[Start of Attachment]
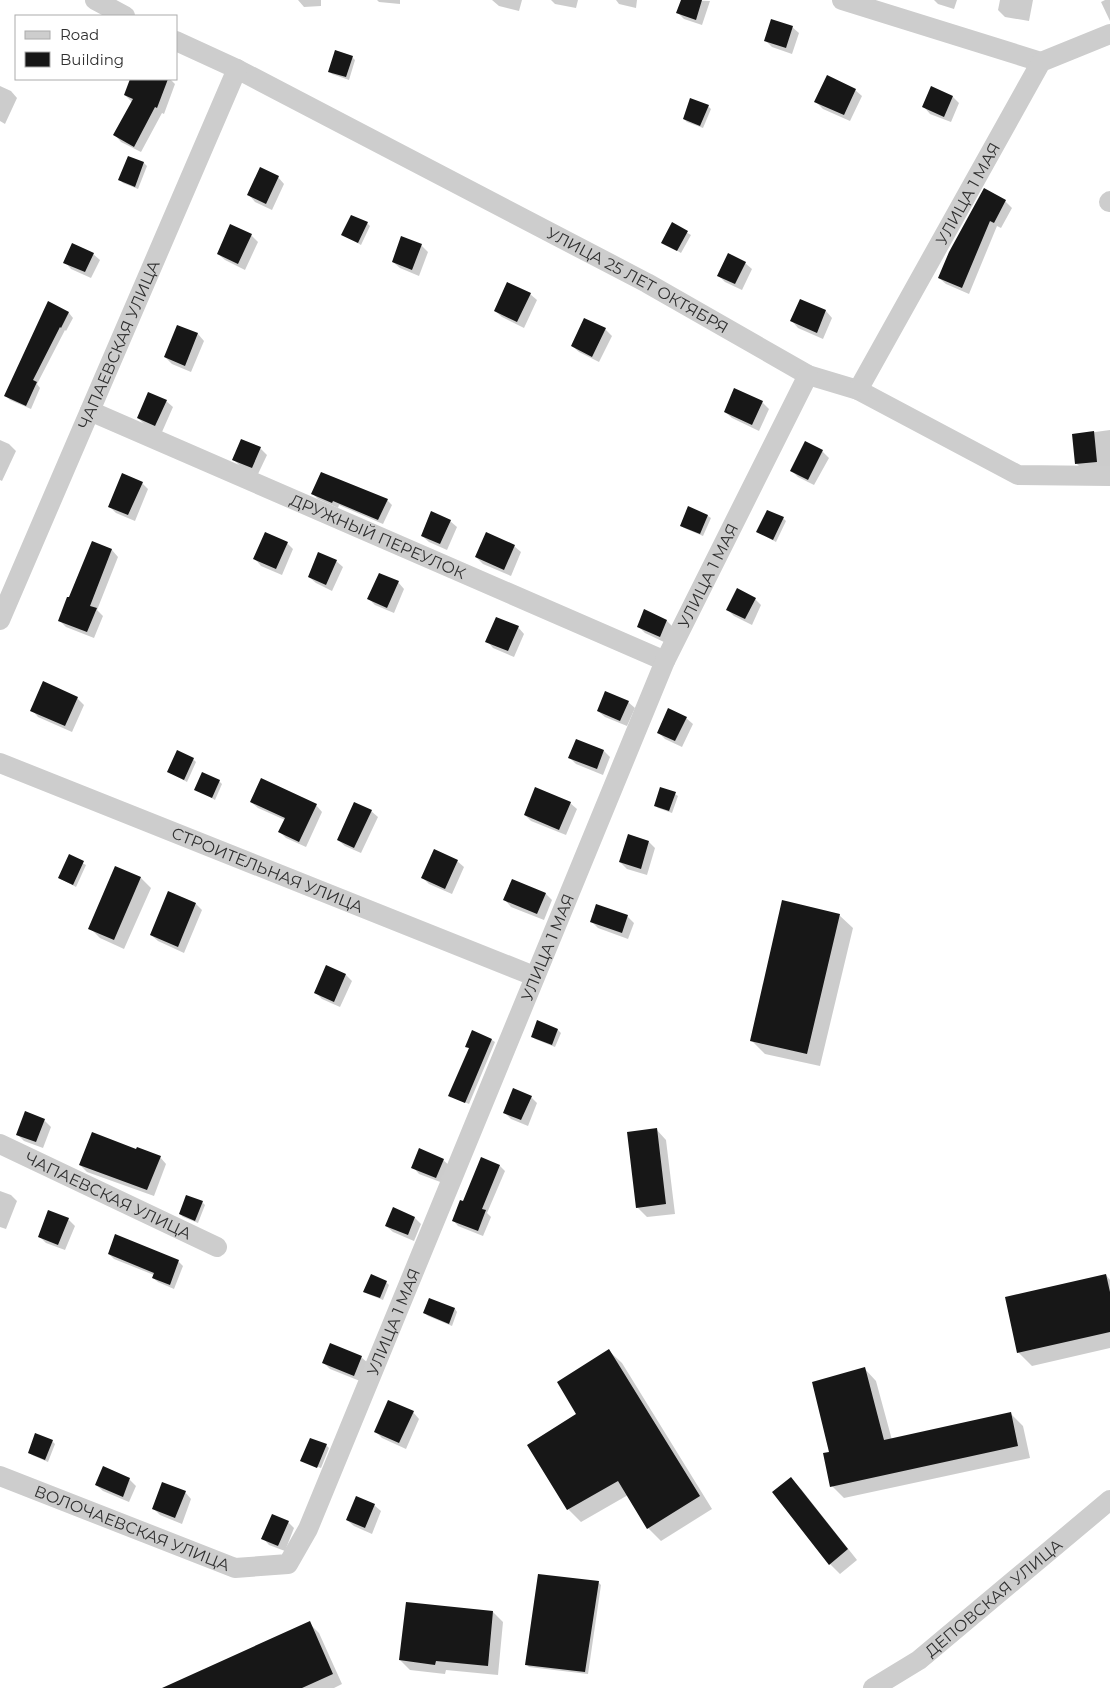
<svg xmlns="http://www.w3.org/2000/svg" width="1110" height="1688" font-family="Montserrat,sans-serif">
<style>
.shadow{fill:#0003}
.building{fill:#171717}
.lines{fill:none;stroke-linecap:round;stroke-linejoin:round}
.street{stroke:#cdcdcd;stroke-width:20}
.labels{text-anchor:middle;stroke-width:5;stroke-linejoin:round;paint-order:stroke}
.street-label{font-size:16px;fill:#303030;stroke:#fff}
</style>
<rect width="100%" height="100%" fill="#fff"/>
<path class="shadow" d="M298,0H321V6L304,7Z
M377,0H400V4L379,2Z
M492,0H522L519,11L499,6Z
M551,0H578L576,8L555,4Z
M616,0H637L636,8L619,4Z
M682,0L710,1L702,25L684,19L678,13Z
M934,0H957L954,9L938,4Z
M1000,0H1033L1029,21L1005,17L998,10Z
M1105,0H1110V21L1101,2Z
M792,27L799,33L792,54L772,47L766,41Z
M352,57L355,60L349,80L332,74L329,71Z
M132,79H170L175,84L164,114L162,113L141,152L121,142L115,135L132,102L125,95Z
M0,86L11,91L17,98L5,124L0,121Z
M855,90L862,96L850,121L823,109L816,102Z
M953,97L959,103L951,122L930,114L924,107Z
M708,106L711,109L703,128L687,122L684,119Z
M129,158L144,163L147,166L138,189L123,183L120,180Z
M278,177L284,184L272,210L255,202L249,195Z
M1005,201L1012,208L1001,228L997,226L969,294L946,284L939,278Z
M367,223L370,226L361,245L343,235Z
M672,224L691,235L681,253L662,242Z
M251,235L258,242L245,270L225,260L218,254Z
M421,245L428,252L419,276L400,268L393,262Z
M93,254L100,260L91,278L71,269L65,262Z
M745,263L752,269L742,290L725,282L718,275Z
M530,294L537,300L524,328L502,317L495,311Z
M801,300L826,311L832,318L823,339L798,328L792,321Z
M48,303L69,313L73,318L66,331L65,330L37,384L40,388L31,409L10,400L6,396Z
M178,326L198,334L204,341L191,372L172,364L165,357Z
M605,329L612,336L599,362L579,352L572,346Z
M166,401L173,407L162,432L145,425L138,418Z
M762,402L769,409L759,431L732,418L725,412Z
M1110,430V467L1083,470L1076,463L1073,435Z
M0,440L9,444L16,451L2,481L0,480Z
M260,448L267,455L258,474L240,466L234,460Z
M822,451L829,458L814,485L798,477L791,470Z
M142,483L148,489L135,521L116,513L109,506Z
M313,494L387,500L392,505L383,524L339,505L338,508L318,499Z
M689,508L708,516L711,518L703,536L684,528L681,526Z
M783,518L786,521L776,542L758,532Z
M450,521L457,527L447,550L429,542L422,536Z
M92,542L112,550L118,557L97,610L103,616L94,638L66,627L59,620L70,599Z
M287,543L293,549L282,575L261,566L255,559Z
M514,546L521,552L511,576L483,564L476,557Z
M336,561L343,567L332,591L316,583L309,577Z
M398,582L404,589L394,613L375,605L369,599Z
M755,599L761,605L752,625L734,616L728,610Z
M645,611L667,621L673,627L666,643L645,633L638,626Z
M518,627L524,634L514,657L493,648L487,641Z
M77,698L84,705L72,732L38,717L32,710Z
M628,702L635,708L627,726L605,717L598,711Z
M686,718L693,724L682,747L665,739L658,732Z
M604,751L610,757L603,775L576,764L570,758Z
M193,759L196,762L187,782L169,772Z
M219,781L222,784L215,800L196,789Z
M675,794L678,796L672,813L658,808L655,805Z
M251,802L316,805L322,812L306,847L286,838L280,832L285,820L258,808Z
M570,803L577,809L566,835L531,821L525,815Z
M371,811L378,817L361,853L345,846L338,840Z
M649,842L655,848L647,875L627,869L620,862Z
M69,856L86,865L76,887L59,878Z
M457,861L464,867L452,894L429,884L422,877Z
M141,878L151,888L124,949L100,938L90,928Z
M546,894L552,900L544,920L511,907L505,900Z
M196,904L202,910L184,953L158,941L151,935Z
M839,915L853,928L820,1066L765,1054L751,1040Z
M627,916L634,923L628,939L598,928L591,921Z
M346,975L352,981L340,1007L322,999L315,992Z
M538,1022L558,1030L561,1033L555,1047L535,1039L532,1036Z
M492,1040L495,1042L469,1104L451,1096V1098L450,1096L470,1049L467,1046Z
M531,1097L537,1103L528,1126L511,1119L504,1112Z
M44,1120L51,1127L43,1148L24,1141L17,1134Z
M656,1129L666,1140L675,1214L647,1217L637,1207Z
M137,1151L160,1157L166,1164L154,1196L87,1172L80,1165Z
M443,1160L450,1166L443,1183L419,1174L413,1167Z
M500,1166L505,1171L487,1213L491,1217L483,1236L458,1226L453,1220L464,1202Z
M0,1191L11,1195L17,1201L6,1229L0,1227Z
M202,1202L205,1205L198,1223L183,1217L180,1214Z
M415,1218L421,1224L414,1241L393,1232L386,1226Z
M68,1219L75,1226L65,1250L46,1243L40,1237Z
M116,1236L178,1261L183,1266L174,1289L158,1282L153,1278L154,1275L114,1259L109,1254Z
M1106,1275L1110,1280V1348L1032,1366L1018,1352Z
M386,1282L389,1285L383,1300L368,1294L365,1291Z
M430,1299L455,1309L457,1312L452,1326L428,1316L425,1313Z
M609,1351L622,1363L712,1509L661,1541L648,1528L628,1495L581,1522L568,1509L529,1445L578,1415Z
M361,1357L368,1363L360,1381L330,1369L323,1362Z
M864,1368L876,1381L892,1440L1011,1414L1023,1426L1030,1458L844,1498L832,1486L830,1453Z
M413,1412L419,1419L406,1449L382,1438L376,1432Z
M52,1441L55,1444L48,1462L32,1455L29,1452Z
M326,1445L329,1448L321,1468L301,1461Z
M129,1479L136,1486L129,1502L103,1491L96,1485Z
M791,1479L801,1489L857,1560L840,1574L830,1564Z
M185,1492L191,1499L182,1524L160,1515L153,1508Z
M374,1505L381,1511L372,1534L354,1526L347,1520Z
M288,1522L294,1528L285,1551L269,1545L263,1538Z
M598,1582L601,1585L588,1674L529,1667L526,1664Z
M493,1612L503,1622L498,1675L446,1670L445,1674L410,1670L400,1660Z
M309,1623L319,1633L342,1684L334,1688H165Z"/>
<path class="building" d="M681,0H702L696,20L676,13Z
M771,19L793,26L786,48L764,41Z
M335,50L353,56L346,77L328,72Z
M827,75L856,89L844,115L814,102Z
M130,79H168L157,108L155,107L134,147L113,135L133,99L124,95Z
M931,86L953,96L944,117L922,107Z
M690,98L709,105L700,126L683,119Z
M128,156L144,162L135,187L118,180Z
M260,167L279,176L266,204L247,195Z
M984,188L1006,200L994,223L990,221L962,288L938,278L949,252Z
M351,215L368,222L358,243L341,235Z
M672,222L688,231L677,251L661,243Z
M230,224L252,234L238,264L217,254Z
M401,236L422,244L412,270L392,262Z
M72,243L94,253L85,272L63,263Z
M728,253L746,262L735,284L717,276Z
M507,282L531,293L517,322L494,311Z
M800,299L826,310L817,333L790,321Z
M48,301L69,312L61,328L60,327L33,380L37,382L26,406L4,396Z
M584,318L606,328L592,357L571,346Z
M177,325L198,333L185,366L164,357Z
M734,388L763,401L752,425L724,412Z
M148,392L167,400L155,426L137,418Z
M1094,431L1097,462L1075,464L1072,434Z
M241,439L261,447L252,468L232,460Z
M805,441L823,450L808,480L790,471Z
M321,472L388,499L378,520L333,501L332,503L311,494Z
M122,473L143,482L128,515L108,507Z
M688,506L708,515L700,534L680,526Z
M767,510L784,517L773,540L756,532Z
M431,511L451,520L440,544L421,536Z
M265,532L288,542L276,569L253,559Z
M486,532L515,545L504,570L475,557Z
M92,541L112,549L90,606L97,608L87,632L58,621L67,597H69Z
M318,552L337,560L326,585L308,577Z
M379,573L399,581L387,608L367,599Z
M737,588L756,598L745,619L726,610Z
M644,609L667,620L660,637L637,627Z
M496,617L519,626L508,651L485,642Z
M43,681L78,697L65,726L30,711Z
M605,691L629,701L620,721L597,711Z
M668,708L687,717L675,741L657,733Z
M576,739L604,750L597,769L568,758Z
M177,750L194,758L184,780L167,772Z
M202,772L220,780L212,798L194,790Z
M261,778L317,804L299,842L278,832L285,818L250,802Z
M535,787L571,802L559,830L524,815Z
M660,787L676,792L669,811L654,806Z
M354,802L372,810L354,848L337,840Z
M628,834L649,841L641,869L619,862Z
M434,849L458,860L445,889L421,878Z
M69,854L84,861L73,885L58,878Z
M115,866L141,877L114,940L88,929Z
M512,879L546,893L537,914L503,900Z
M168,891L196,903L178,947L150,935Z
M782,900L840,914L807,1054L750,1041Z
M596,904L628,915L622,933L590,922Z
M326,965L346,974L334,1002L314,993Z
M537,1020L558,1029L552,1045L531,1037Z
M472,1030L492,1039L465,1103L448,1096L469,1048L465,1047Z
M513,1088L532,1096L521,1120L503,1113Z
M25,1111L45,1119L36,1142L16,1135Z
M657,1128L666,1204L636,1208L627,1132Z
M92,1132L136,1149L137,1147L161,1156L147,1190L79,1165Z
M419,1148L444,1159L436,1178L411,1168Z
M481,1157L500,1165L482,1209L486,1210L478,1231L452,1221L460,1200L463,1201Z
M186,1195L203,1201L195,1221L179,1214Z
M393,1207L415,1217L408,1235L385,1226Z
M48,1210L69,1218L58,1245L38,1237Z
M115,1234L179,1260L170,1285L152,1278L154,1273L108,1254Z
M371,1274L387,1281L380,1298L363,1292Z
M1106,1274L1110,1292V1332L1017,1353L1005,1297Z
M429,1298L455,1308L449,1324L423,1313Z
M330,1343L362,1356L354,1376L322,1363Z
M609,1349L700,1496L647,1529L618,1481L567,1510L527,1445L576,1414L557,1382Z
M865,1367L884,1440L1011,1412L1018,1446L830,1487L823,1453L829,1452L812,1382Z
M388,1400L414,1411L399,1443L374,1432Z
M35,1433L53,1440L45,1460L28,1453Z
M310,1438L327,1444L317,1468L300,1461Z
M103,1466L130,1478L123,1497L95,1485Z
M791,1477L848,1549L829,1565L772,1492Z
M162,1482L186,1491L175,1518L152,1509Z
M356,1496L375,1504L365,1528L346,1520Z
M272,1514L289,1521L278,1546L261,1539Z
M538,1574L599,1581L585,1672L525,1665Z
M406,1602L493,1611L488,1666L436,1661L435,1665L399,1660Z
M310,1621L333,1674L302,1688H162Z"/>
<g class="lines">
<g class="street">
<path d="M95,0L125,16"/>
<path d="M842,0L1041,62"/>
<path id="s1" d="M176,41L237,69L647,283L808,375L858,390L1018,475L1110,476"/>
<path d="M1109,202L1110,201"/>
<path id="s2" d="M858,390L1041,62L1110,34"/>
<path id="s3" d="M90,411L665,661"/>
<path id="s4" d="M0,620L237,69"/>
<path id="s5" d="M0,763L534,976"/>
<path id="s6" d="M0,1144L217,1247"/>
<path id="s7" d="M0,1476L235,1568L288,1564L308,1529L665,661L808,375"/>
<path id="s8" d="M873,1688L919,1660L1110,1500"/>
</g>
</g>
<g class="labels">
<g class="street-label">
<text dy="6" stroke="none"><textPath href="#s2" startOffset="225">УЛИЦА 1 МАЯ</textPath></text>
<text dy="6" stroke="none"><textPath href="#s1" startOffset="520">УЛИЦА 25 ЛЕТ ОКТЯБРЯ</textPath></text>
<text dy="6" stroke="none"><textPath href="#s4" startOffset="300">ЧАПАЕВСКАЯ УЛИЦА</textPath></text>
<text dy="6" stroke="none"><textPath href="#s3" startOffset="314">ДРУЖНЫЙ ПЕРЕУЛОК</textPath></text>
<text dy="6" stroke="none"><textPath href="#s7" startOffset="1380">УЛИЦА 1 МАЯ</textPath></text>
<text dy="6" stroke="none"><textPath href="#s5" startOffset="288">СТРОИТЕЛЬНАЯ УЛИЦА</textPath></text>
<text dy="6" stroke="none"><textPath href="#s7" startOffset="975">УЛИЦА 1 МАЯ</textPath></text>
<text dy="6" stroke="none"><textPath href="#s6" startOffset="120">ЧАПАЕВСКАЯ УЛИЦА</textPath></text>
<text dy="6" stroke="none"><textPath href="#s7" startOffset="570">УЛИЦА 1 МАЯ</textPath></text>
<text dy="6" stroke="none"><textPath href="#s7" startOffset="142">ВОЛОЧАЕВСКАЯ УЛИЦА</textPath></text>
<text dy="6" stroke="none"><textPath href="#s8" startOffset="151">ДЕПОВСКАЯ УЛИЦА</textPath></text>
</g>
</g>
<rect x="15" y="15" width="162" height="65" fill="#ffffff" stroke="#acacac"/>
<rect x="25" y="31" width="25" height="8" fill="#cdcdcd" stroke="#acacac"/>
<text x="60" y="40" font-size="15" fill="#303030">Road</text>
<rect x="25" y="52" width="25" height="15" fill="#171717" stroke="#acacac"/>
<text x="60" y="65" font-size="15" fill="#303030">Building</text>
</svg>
[End of Attachment]
* **Problem requirements**
Read the listing. Copy each line that has the word "lines" in it.

* **Task answer**
.lines{fill:none;stroke-linecap:round;stroke-linejoin:round}
<g class="lines">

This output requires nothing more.